Perfectionism and burnout are real issues for Counselors. Because of their passion and deeply held beliefs, INFJs often think that nothing less than 110% is needed to contribute towards their principles. However, this work ethic does not have longevity and can leave this personality overworked and focusing on minor flaws.
INFJs can also feel criticism particularly harshly, but this is due to their passion, rather than their sensitivity. When an Counselor believes in their work they can take criticism personally. Much like ISFJs, Counselors can also keep their feelings to themselves, not wanting to burden others and leaving them vulnerable to isolation.
Defenders are excellent contributors to the workforce, thanks in large part to their perfectionism, desire to serve others, and creative but practical ways of thinking. ISFJs don’t need praise to do a job well, seeing the positive effects of their work is motivation enough. Because of their reliability and supportive nature, Defenders do well in roles that involve counseling, support, and advice.
Rules, structure, and hierarchy are no barrier for ISFJs. This personality values tradition, so they can do well within the structured layout of most corporate organizations.
Counselors tend to seek out work that aligns with their principles and allows them to feel like they are making a real difference for others. INFJs can work in almost any area, but meaningful positions that connect with others like social work, counselling, teaching and spiritual work are great fits. Because of their strong ability to communicate, careers where they can express this strength like writing, music and film can be good options for INFJs.
Defenders take a lot of pride and joy out of taking care of their family and loved ones. When in a relationship, ISFJs are loyal and reliable partners who love to spend time at home. However, it can take this personality quite a while to reach that point. Because they are introverted and modest, ISFJs can struggle with putting themselves out there. They’ll do best when meeting people in an environment that they feel comfortable in.
ISFJs aren’t ones to play the field, they take relationships seriously and only like to pursue ones that have the potential for long-term serious love.

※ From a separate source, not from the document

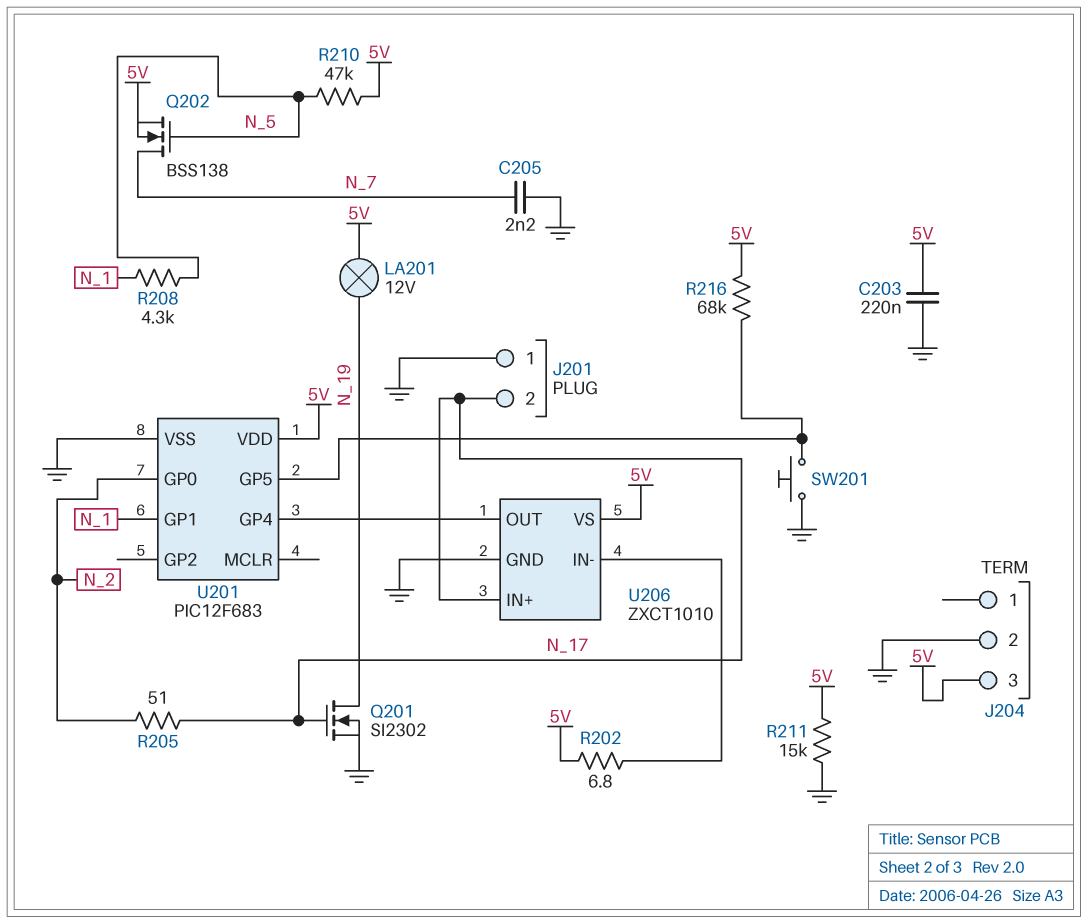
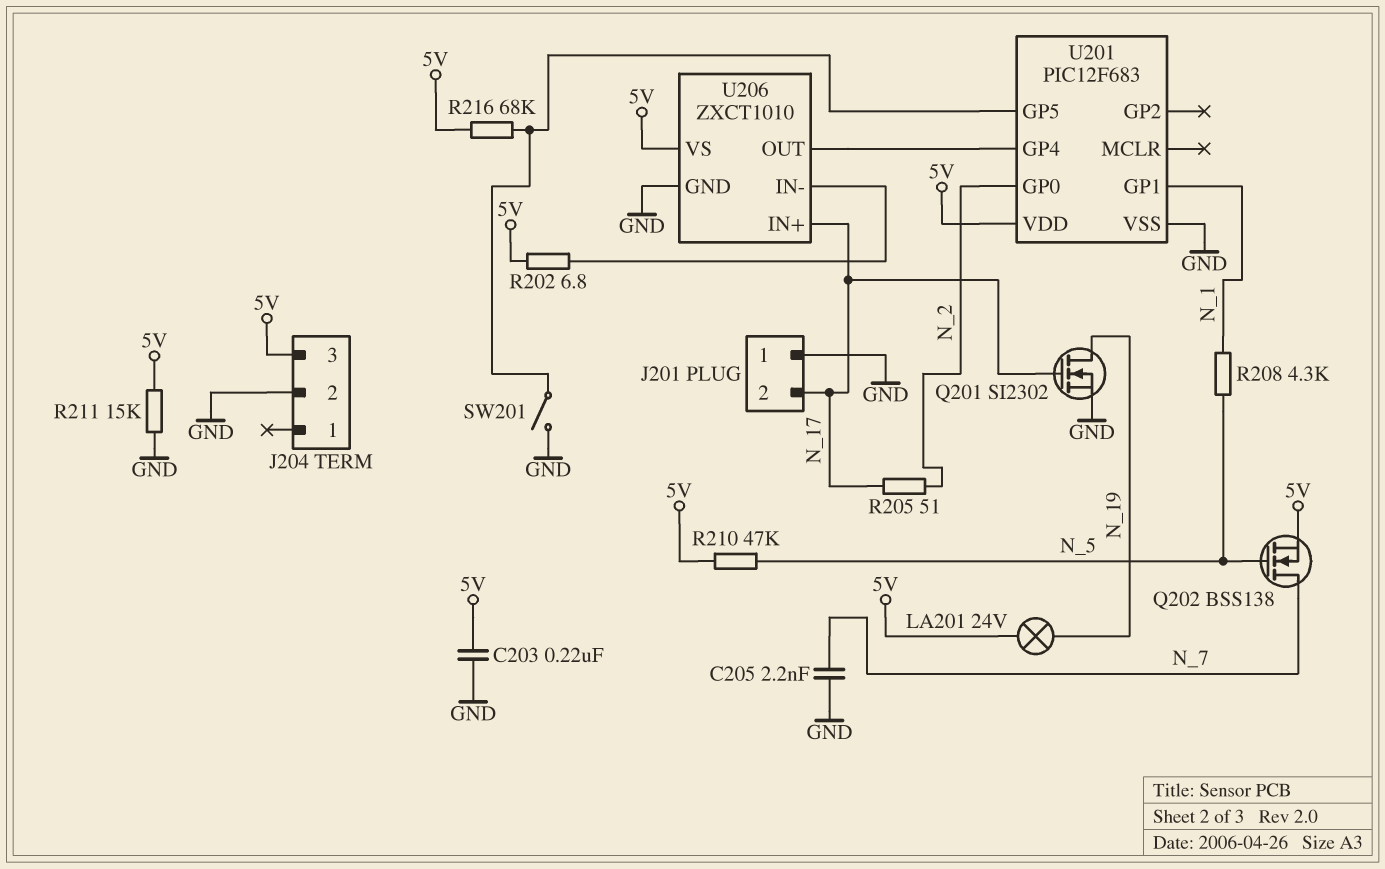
LA201: lamp 12V (5V, N_19) -> lamp 24V (5V, N_19)
SW201: button (GND, U201/GP5) -> switch (GND, U201/GP5)

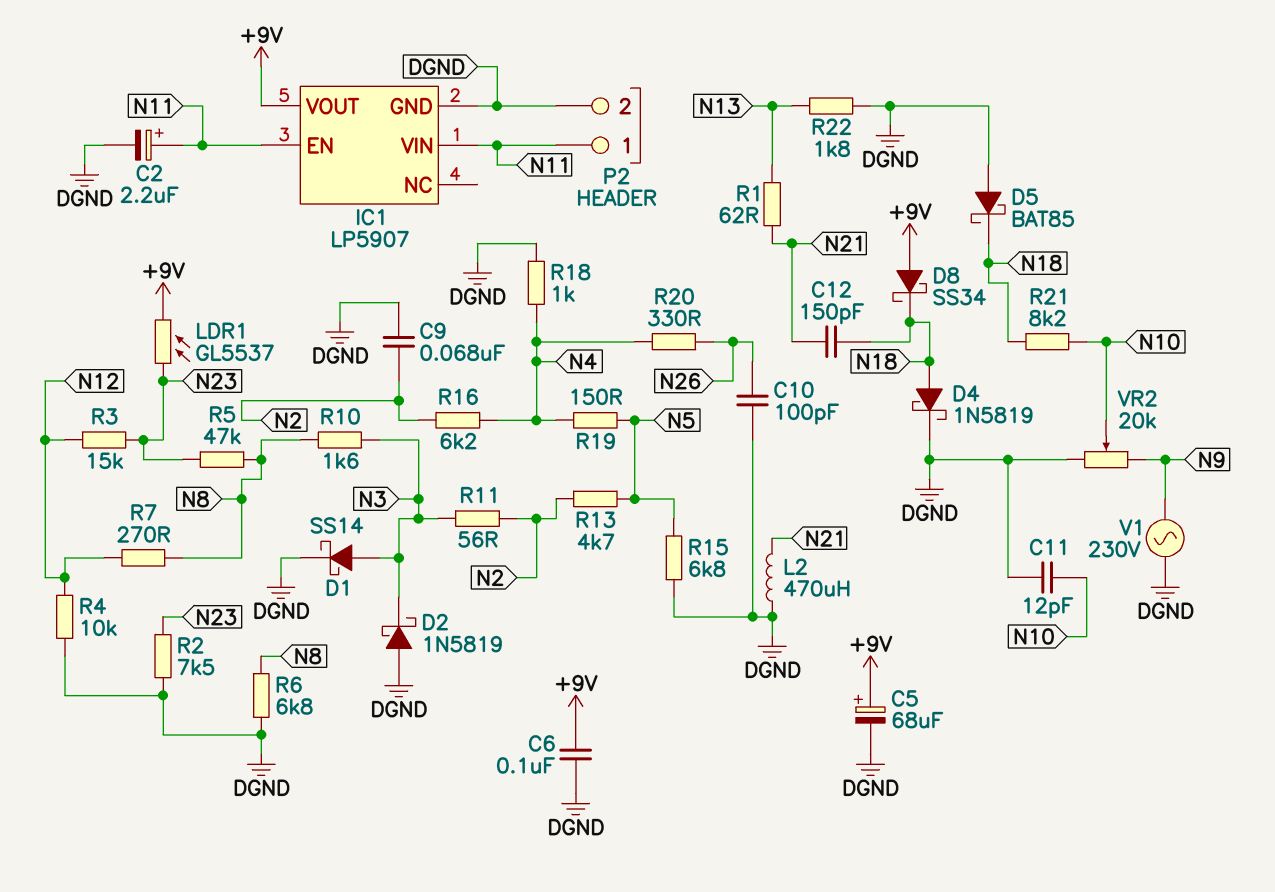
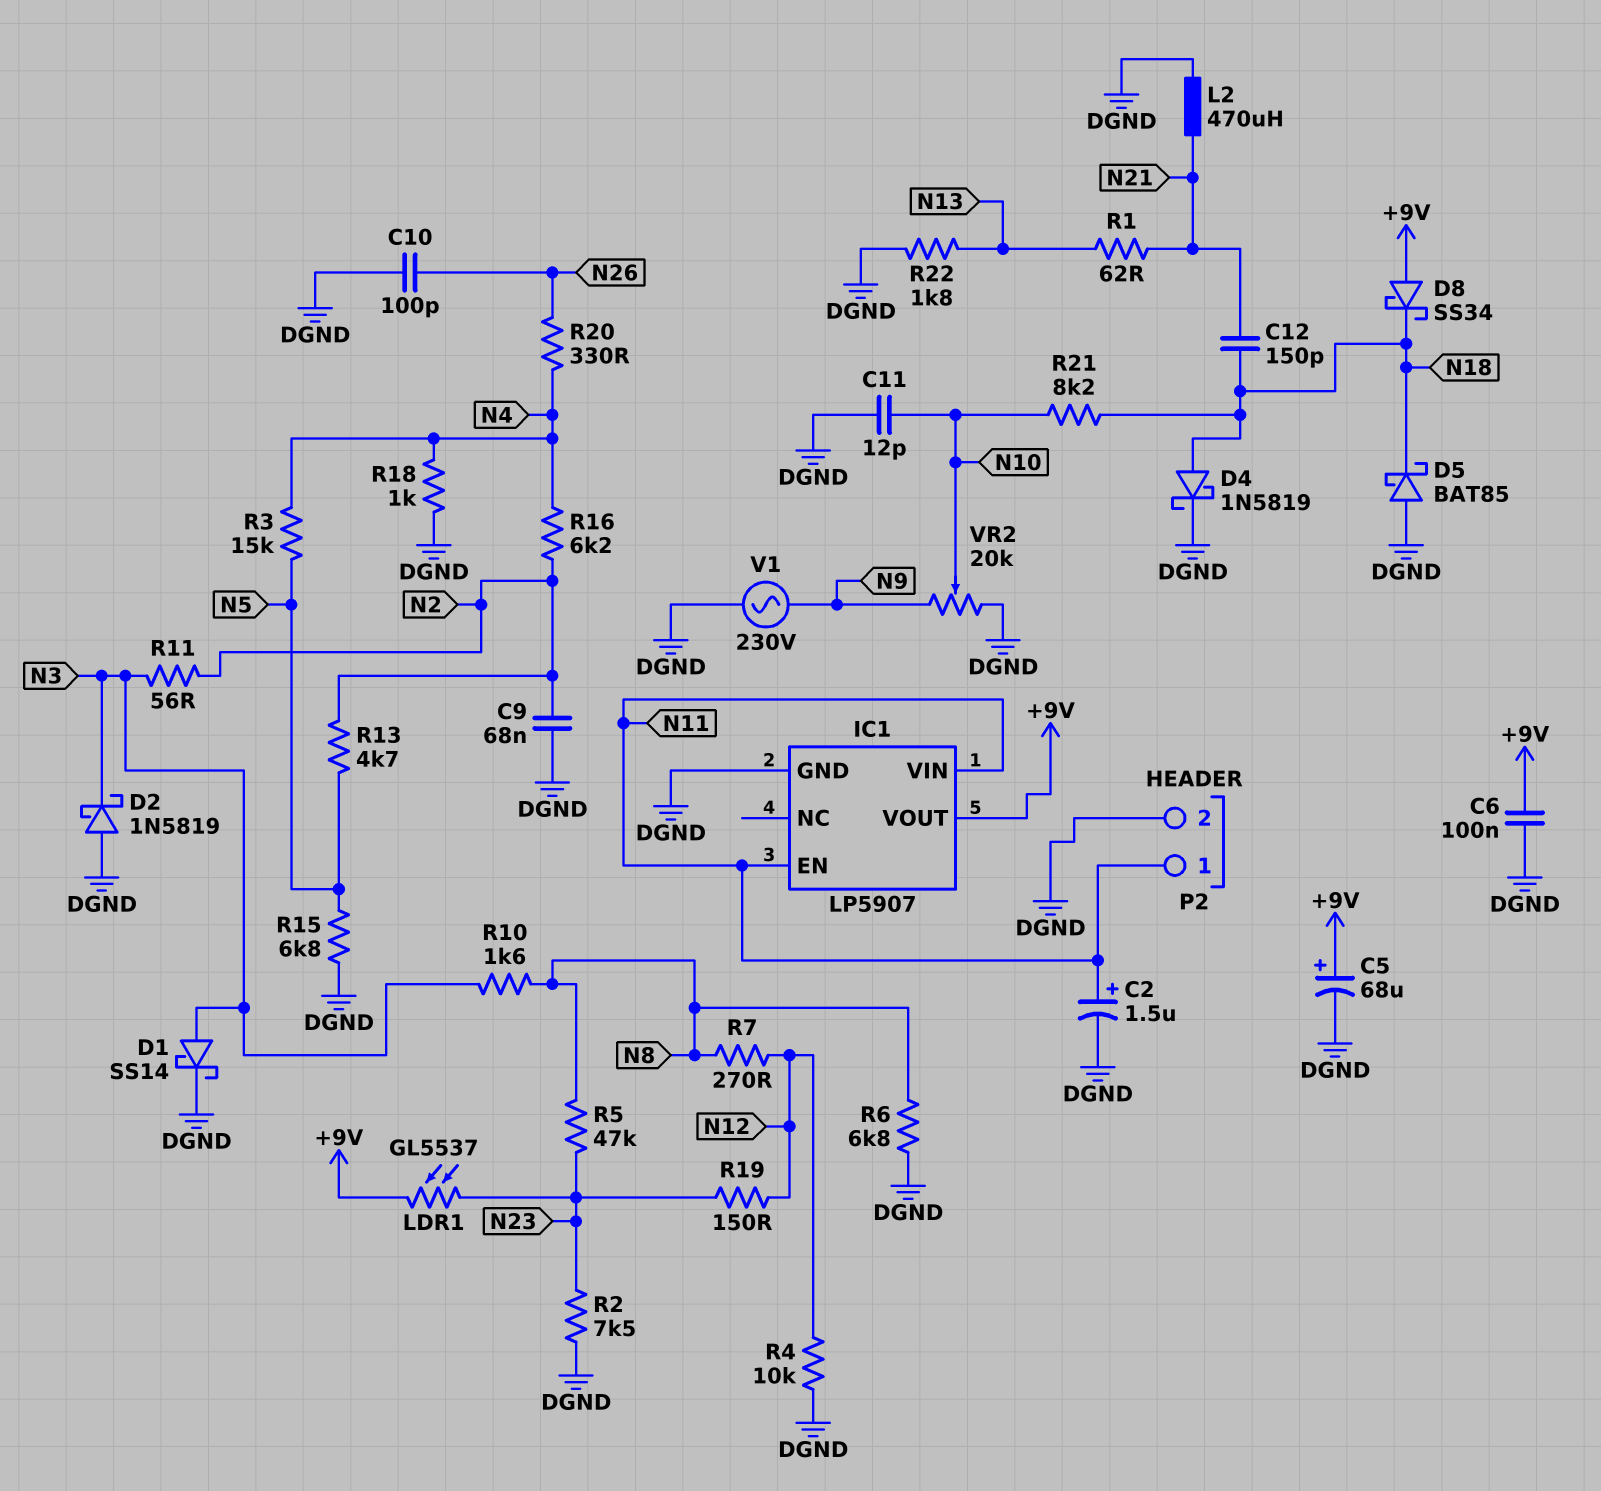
C2: 2.2uF (plus N11, minus DGND) -> 1.5uF (plus N11, minus DGND)
R3: 15k (N12, N23) -> 15k (N4, N5)
R19: 150 (N4, N5) -> 150 (N12, N23)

Romance is an important part of INFJs, but they won’t just settle for anyone. Counselors have firm ideas of what they want in a match – they are particularly after meaningful and deep connections where they can grow alongside their partner.
When they are in a relationship, INFJs are not one to take it for granted. Warm, passionate and insightful partners, Counselors know how to make their partners feel understood, heard and loved.
The bottom line
Both Defenders and Counselors are great friends to have in life, but these compassionate and altruistic personalities do show some differences. INFJs can be much more determined in reaching goals that fit their ideals. While ISFJs aren’t afraid to put in hard work, they’re a lot more modest and more likely to just quietly go ahead with their altruistic deeds.